Max has been busy putting seeds in the ground, including peas, greens, carrots, spinach, radishes and spring turnips, rounding us out to about 2 acres planted so far. When he’s not driving the seeding tractor, he’s been out preparing the land for planting and spreading our back pasture with compost to get it ready for the cows.
I have been scurrying about setting up irrigation, trying to keep up with the sun and drying winds that refuse to quit. Even our wet fields have been looking dry, our dry fields look like desert and the swamps have been getting lower by the minute. Without irrigation, we would not have been able to plant, end of story.
Still, most growers would agree, if you have a good irrigation system, a dry season is preferable to a wet one. You can always add water but you can never take it away. Excessive water can cause all kinds of problems, transmitting disease, drowning plants, and making it impossible to get tractors into the field. Too much rain can literally bring farm operations to a standstill.
We have inherited a great system set up at the Bailey fields that has been hard at work watering in all our broccoli and cabbage. However, as some of you returning members know, water has been an issue at our far fields in the past. Well not this year! Through the countless hours of dedicated hard work and a bit of much appreciated familial financial assistance from Larry(Kerry’s father), it looks like we will have an ample water supply for all of our crops this year. Larry has been hard at work designing, assembling and implementing a very practical, functional irrigation system for all of our previously, unirrigated land and we thank him for it!

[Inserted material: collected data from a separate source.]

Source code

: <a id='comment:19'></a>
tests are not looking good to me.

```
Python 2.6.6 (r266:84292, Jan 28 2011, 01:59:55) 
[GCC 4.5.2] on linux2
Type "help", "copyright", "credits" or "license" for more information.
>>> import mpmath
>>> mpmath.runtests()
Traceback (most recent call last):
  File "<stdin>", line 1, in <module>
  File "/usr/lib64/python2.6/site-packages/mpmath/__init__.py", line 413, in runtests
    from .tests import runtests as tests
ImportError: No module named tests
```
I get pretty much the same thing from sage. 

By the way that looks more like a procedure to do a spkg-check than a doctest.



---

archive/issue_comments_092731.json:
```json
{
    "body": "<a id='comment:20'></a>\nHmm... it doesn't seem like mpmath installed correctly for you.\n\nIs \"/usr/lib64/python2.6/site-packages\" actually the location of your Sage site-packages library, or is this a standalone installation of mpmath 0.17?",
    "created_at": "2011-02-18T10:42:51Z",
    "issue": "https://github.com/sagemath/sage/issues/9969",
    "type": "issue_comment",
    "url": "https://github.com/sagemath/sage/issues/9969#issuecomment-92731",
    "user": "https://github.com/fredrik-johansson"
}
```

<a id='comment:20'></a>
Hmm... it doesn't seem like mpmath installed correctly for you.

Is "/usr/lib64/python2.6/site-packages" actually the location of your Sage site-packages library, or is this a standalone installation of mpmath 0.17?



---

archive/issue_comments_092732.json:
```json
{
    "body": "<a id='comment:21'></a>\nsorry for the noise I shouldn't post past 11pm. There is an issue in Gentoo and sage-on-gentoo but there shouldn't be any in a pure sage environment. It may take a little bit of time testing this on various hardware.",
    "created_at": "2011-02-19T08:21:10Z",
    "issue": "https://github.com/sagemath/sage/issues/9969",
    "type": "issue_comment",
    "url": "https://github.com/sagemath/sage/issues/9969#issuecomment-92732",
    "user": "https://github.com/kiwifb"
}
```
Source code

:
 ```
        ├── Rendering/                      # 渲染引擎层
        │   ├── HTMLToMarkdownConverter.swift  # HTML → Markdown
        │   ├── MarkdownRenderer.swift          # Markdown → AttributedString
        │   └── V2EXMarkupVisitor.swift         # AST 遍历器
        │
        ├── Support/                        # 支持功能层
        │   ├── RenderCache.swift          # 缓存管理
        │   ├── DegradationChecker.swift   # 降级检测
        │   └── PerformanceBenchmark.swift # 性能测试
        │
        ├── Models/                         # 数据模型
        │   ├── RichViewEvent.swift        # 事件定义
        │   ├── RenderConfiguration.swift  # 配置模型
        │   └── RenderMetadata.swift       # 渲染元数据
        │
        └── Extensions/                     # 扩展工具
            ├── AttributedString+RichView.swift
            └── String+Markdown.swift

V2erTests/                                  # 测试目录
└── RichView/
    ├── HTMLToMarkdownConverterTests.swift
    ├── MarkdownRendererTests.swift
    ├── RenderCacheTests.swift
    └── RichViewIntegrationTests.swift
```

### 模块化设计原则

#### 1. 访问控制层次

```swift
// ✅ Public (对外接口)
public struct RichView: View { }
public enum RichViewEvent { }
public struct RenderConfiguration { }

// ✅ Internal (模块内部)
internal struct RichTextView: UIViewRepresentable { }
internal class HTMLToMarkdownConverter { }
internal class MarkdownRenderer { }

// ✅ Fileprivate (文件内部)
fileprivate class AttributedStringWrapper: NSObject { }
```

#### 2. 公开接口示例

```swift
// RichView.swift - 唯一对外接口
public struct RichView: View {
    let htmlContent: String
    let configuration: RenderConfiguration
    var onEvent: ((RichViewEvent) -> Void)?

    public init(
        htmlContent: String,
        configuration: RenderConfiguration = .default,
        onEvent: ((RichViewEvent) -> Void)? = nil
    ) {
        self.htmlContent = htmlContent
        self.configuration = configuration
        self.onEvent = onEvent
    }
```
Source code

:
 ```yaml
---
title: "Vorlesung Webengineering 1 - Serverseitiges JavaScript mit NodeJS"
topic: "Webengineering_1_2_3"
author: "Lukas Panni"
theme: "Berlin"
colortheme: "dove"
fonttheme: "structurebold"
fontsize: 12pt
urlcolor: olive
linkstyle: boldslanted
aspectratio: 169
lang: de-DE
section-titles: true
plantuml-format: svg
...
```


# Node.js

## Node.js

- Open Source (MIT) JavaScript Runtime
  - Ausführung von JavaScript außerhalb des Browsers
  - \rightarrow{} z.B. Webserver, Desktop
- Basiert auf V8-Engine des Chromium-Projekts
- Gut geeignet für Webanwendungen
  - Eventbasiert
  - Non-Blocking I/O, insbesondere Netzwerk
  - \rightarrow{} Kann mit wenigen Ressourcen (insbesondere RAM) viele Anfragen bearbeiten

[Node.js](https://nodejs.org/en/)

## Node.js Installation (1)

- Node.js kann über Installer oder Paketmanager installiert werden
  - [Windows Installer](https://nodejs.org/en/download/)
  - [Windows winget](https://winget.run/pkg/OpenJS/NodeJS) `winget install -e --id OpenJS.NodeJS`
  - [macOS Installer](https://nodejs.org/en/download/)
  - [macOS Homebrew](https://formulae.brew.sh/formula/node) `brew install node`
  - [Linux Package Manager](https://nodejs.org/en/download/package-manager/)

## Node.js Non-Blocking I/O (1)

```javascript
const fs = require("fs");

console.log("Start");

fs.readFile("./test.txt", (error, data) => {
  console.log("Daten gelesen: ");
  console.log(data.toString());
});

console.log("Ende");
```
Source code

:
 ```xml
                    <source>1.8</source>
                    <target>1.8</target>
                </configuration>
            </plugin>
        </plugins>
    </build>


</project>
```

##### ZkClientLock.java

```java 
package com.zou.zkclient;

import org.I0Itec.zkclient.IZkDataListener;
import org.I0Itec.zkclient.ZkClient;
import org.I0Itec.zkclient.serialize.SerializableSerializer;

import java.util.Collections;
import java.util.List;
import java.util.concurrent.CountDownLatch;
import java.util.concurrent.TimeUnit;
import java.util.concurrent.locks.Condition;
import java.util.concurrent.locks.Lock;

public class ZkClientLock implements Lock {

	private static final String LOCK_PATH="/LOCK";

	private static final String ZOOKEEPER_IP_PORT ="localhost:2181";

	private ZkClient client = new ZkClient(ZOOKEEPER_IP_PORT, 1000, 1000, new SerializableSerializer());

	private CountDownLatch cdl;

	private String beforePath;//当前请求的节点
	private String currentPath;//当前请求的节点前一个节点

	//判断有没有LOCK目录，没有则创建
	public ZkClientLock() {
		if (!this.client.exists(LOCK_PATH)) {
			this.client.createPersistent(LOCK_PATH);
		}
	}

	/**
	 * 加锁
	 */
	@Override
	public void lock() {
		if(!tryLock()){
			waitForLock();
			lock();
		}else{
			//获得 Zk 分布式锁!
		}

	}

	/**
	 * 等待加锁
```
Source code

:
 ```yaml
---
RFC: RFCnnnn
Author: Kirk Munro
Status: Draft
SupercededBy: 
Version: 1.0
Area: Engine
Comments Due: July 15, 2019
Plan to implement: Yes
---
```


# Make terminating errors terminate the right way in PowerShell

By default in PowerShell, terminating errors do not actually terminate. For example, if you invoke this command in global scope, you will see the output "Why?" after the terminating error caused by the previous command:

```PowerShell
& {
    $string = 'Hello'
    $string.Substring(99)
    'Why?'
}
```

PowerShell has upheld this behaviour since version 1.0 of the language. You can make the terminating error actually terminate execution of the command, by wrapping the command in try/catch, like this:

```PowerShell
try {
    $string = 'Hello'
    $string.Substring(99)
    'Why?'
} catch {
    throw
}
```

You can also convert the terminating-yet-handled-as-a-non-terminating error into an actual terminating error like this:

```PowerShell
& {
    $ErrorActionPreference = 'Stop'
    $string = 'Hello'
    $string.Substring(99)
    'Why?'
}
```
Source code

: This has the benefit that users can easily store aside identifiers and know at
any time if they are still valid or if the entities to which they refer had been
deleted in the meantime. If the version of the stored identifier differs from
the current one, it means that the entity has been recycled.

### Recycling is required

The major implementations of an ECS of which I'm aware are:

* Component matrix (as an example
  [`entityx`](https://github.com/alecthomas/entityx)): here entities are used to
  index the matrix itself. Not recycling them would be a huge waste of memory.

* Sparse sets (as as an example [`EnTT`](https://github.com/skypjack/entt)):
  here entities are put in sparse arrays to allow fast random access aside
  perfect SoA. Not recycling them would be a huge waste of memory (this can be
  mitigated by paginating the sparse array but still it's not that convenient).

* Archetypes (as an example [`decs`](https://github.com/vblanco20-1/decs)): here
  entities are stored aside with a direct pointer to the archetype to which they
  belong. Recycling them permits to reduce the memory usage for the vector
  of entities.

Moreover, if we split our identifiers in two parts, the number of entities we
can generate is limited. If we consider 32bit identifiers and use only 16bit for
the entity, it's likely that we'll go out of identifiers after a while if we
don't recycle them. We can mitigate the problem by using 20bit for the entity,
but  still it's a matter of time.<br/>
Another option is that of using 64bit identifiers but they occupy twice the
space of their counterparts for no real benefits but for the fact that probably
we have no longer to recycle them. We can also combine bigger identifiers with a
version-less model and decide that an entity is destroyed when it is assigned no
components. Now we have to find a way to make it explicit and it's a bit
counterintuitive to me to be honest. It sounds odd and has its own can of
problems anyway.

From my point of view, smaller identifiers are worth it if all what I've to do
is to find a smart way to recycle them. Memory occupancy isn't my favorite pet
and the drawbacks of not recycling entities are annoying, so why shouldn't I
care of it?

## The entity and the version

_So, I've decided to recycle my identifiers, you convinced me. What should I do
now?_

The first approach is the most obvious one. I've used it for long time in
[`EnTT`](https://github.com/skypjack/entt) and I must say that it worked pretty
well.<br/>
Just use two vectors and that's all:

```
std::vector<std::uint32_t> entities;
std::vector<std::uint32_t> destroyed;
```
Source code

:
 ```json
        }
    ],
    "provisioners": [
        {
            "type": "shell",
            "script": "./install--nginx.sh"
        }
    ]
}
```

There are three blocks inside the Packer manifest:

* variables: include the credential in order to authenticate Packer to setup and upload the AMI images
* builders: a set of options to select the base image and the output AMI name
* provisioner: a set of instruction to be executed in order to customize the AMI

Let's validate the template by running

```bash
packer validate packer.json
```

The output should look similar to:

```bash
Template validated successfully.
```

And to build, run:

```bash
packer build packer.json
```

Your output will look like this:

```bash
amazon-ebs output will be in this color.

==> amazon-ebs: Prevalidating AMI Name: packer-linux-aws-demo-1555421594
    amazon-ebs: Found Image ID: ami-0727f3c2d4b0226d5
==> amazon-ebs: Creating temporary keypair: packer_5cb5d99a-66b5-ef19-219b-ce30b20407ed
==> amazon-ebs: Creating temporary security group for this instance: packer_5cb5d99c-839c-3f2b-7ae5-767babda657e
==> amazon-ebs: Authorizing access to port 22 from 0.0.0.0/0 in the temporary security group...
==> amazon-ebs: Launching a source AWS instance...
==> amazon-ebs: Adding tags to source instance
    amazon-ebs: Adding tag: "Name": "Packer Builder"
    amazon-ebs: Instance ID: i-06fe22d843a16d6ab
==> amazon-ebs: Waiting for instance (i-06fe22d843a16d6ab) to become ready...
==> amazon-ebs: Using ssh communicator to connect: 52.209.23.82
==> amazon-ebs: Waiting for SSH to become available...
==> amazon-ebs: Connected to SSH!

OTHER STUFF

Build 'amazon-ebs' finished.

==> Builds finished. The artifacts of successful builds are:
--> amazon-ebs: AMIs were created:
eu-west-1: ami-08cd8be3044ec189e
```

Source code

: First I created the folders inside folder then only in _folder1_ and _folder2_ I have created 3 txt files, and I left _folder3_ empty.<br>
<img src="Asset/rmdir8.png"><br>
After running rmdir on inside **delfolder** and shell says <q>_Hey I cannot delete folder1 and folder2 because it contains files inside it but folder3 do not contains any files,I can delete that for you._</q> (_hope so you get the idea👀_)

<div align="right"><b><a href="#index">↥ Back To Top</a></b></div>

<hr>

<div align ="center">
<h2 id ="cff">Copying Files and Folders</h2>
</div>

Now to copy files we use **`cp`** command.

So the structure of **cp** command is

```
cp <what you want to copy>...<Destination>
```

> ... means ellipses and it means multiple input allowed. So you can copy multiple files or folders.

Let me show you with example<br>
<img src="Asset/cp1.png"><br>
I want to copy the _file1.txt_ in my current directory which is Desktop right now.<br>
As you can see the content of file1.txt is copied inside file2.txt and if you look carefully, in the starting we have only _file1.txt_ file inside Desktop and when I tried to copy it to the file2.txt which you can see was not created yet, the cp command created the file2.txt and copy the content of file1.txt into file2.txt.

The past two great big weeks of work wouldn’t be possible if it was just Max and I here on the farm. We are grateful to welcome our two wonderful apprentices to our farming family. Kara is a real local girl, hailing from Waterford CT. She has a degree in horticulture from UCONN and managed the gardens at the Mystic Seaport Museum. Tana has come all the way from the Pacific Northwest to join us here at Provider Farm. Last season she was the assistant grower at Overlook Farm in Rutland Mass. Our apprentices are really the back bone of our farm, we couldn’t do anything with out them. They have been undaunted by every task we have thrown at them, from picking rocks the size of our hatch back, to transplanting literally thousands of transplants in just two days.
Victory with baby Vinny. By far the most exciting news of the week is the arrival of our two baby boy calves. It sure was refreshing to see some new life when everything else looked like it was ready to shrivel up. On the two hottest days in a row this spring, we came home from the fields to find Mamas Victory and Juno deciding it was a good time to calve. Juno was the first to go. Her progress was slow, but after two hours and with a little final coaxing from us, she was up and cleaning off her new calve Joe-baby. Victory, continuing to prove herself as a fine cow, popped Vinny out in just over a half an hour and was up and caring for him right away. We have one more calf to go . With the rain, we hope to see some good pasture growth and have the cows out grazing soon.
That’s it for now folks, we will see you all in about five weeks for the first share! I hope you enjoy this rain as much as I am.